Job item - Leave out the pictures, then return the records word for word.

Listed records -

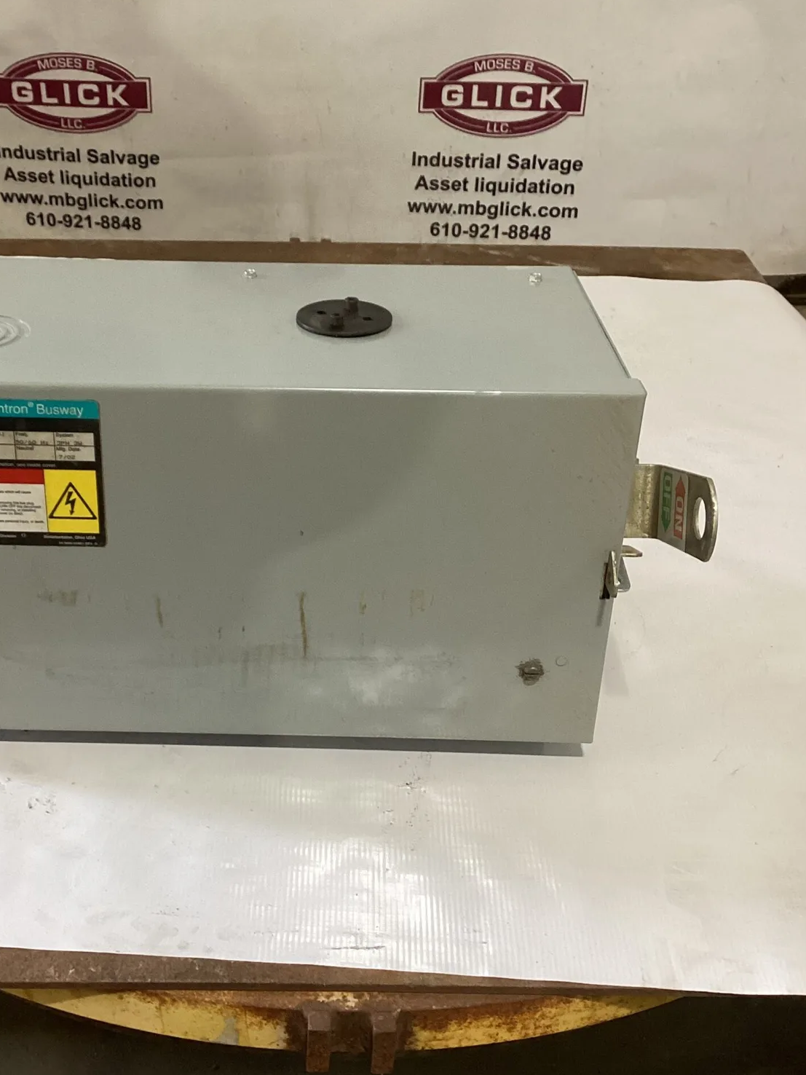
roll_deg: +1.7
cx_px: 273
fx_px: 1304
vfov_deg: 44.8
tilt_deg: -33.1
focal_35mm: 42
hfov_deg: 34.1
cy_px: 509
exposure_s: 1/50
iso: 200
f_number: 2.4
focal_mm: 3.3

Task answer -
roll_deg: +1.7
cx_px: 273
fx_px: 1304
vfov_deg: 44.8
tilt_deg: -33.1
focal_35mm: 42
hfov_deg: 34.1
cy_px: 509
exposure_s: 1/50
iso: 200
f_number: 2.4
focal_mm: 3.3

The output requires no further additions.